Non è ancora il piano definitivo, quello che dovrebbe far uscire la Sicilia dall’impasse sui rifiuti. Ma è un primo piano stralcio che punta a far raggiungere entro l’anno una media di raccolta differenziata del 35 per cento. L’obiettivo di Nello Musumeci e Alberto Pierobon, con la consulenza di Aurelio Angelini, è quello centrare il limite minimo di differenziata del 65 per cento (imposto dalla Ue) entro il quinquennio.

Intanto ecco il via libera al primo piano stralcio, una fase uno che naturalmente non parla mai di termovalorizzatori, ma si concentra sul primo ciclo dei rifiuti, quello che riguarda la separazione di plastica, vetro, lattine, carta e cartone, farmaci, batterie, umido e, per ultimo, l’indifferenziato che confluirà comunque nelle discariche, ma ripulito da tutti i materiali riutilizzabili. In questo modo, secondo il progetto di Musumeci e Pierobon, si potrà dare maggiore vita alle discariche, posticipandone la saturazione.

Il nodo più grande, ancora una volta, è quello legato agli impianti di compostaggio: troppo pochi quelli presenti in Sicilia. Un campanello d’allarme che già nella scorsa legislatura aveva più volte segnalato l’allora direttore dell’ufficio speciale per la differenziata, Salvo Cocina, oggi a capo del dipartimento acque e rifiuti.

Adesso Musumeci e Pierobon puntano alla “raccolta porta a porta, condominiale e di prossimità, da articolare in modo variabile in relazione alle condizioni territoriali”. Nel piano stralcio per i rifiuti si prevede anche una filiera separata per lo smaltimento dei rifiuti differenziati delle attività commerciali.

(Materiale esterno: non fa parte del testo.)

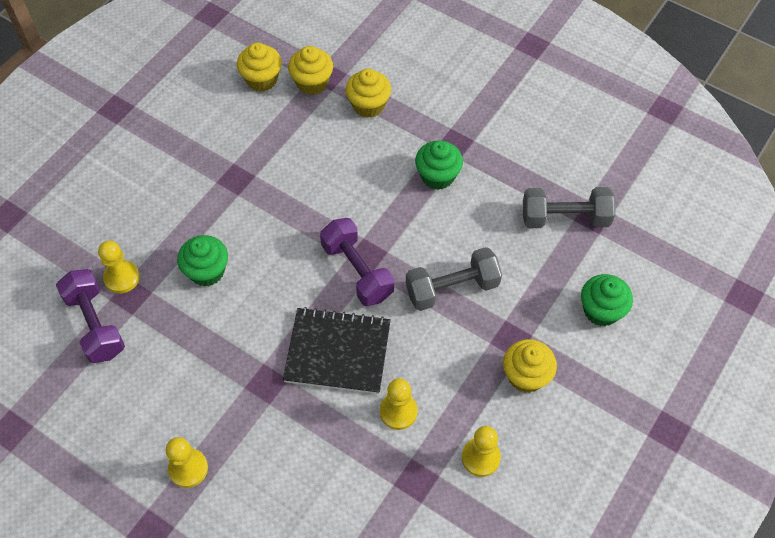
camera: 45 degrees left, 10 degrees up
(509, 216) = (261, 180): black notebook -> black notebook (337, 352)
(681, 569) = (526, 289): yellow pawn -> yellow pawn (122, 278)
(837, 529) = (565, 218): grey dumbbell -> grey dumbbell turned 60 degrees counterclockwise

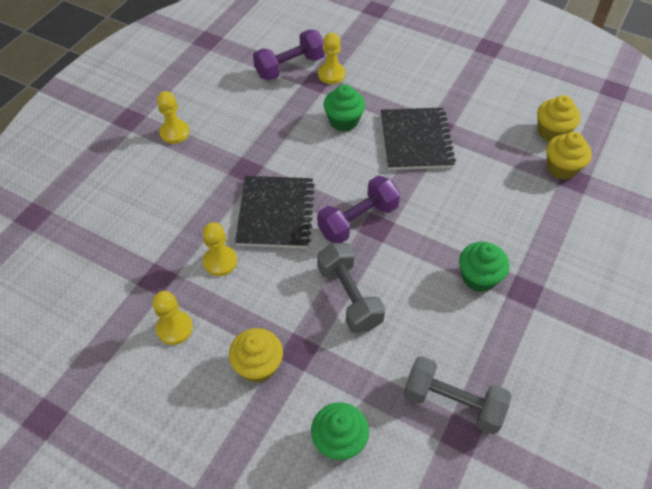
camera: 85 degrees right, 5 degrees down
(251, 202) = (416, 140): none -> black notebook
(368, 105) = (549, 214): yellow cupcake -> none
(565, 218) = (452, 403): grey dumbbell -> grey dumbbell turned 60 degrees counterclockwise

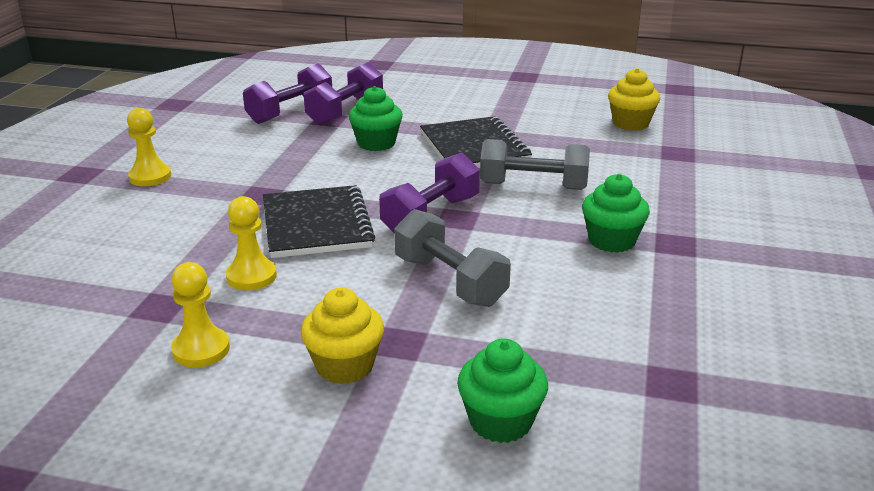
camera: 15 degrees left, 25 degrees down
(331, 74) = (345, 112): yellow pawn -> purple dumbbell
(452, 403) = (642, 355): grey dumbbell -> grey dumbbell (533, 186)
(561, 168) = (658, 146): yellow cupcake -> none

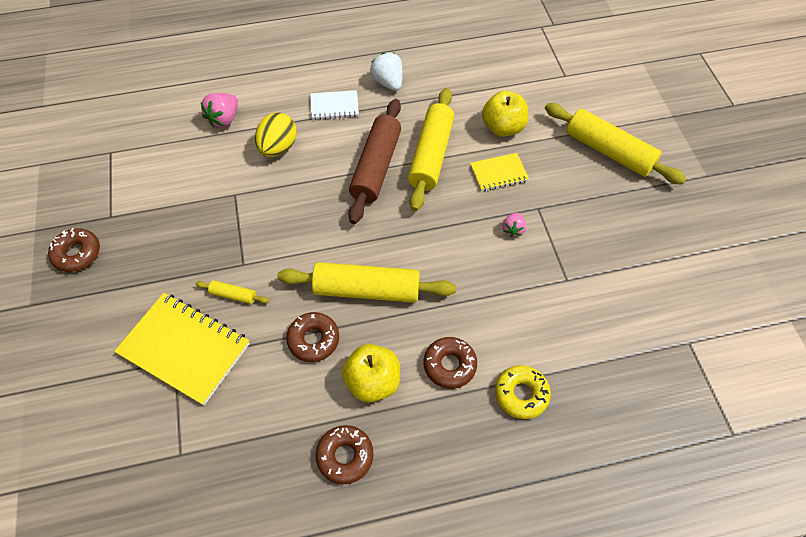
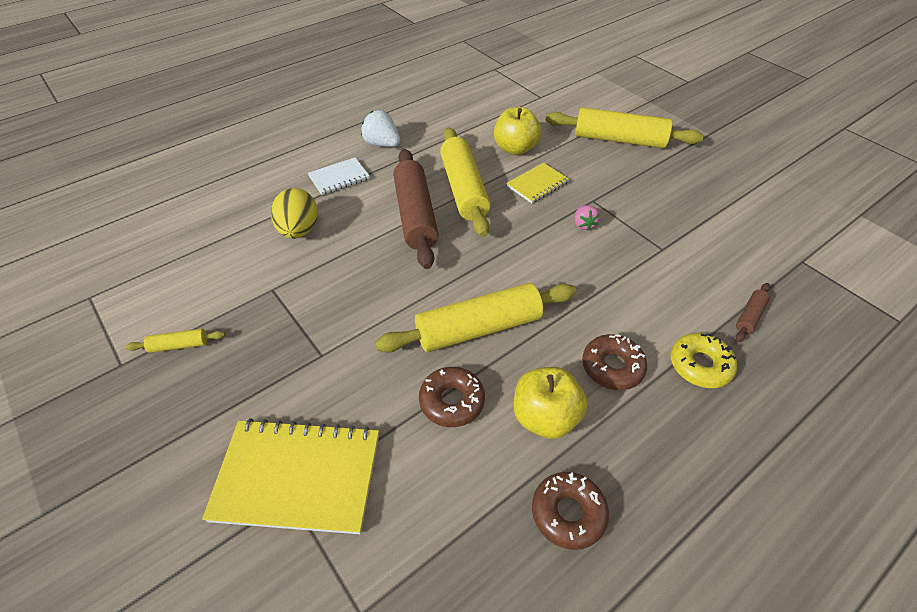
camera: 25 degrees left, 10 degrees down
(77, 254) = (91, 423): brown donut -> none
(224, 119) = (221, 223): pink strawberry -> none
(233, 295) = (328, 391): yellow rolling pin -> yellow rolling pin (179, 345)
(596, 372) = (749, 316): none -> brown rolling pin

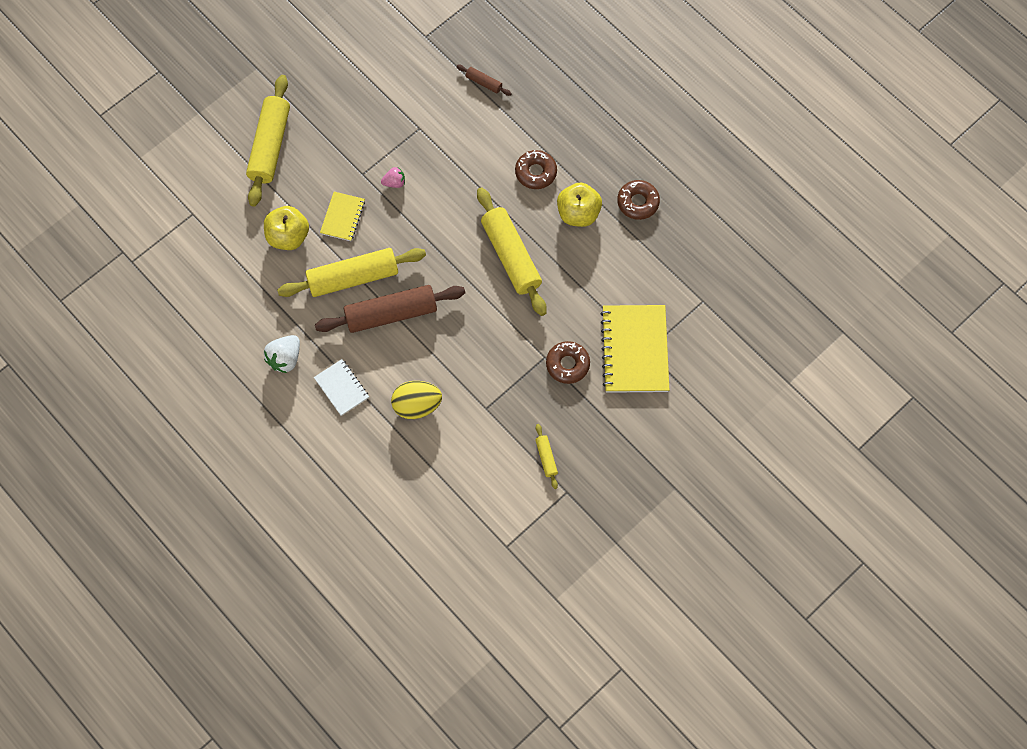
camera: 95 degrees left, 20 degrees up
(452, 401) = (573, 269): brown donut -> brown donut (567, 364)
(537, 184) = (343, 217): yellow notebook -> yellow notebook turned 60 degrees clockwise
(700, 365) = (529, 120): yellow donut -> none

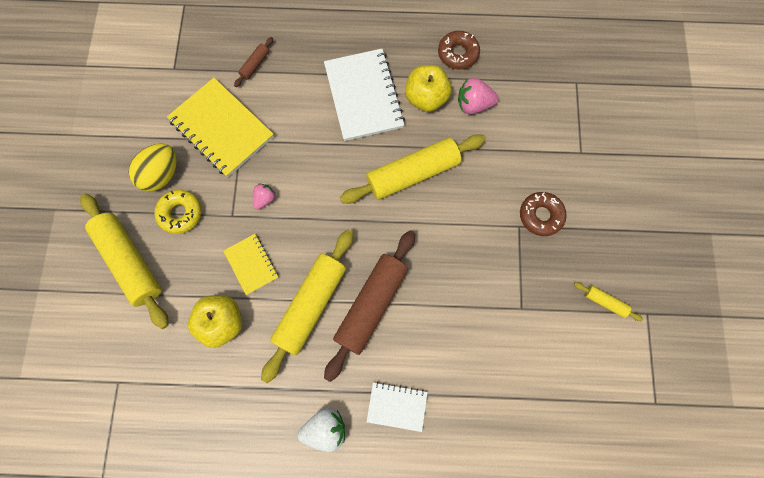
camera: 45 degrees left, 5 degrees up
(285, 358) = (325, 429): white strawberry -> white strawberry turned 90 degrees counterclockwise
(331, 142) = (180, 213): none -> yellow donut
(417, 405) = (469, 359): yellow egg -> yellow egg (161, 174)
(483, 83) = (255, 65): brown rolling pin -> brown rolling pin turned 45 degrees counterclockwise
(511, 256) = (413, 174): yellow rolling pin -> yellow rolling pin turned 45 degrees counterclockwise
(536, 172) = (364, 96): brown donut -> white notebook
(607, 248) = (473, 104): none -> pink strawberry
(634, 350) = (572, 160): yellow notebook -> yellow notebook (221, 129)

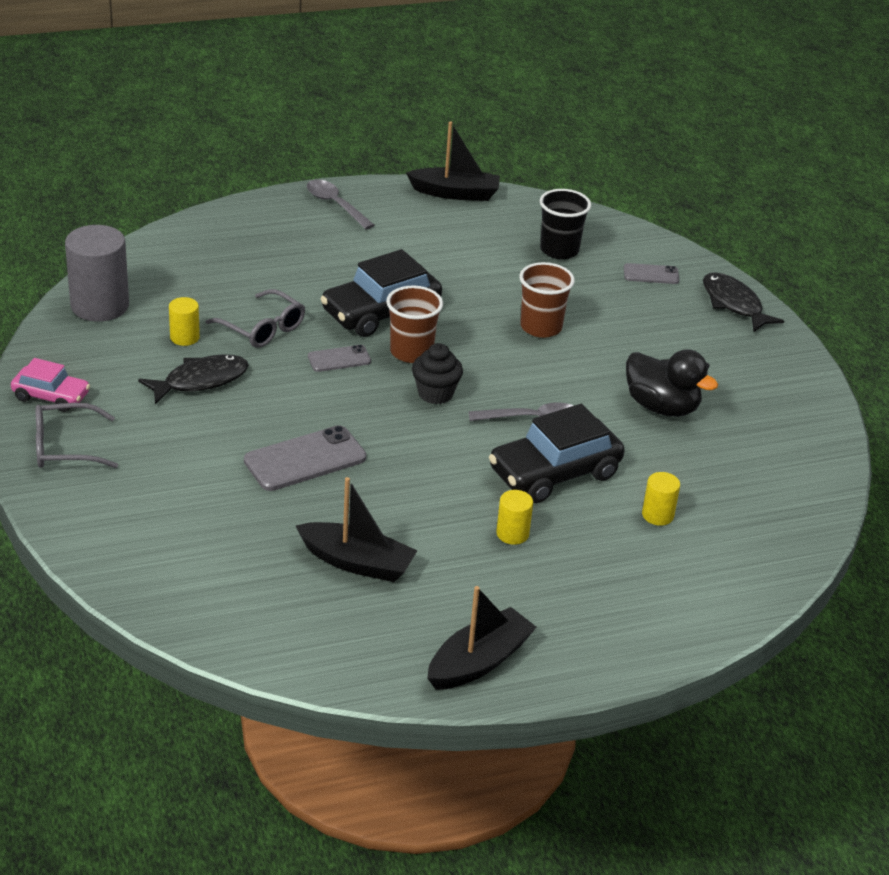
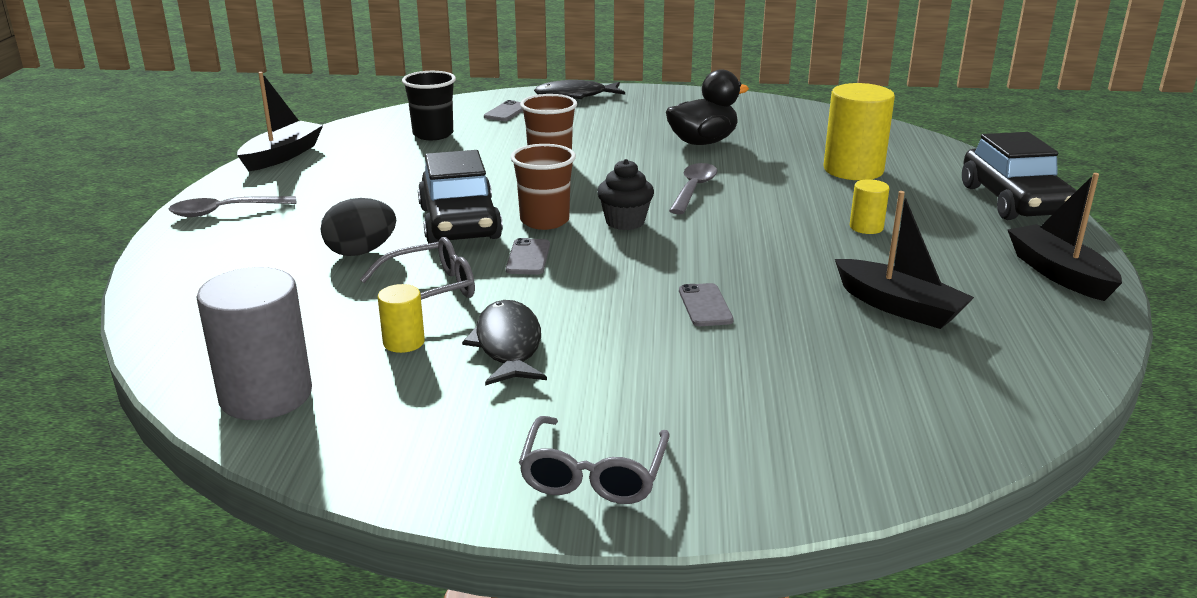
camera: 65 degrees left, 10 degrees down
(51, 396) = (458, 470): pink car -> none
(304, 282) = (361, 252): none -> black egg
(305, 459) = (705, 305): grey phone -> grey phone, size x0.56
(356, 562) = (898, 307): black boat -> black boat turned 90 degrees clockwise
(554, 473) = (779, 195): black car -> black car (1014, 201)
(657, 515) = (853, 170): yellow cylinder -> yellow cylinder, size x2.02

La promessa di Musumeci è quella di riuscire in questo modo a mantenere in vita le discariche il più a lungo possibile (il fatto che in questa prima fase non si parli di termovalorizzatori, non significa che si sia abbandonata l’idea) e contestualmente diminuire la pressione fiscale sulla Tari.

Nel piano, il governo si riserva la possibilità in questa prima fase, di inviare i rifiuti all’estero per evitare il collasso delle discariche.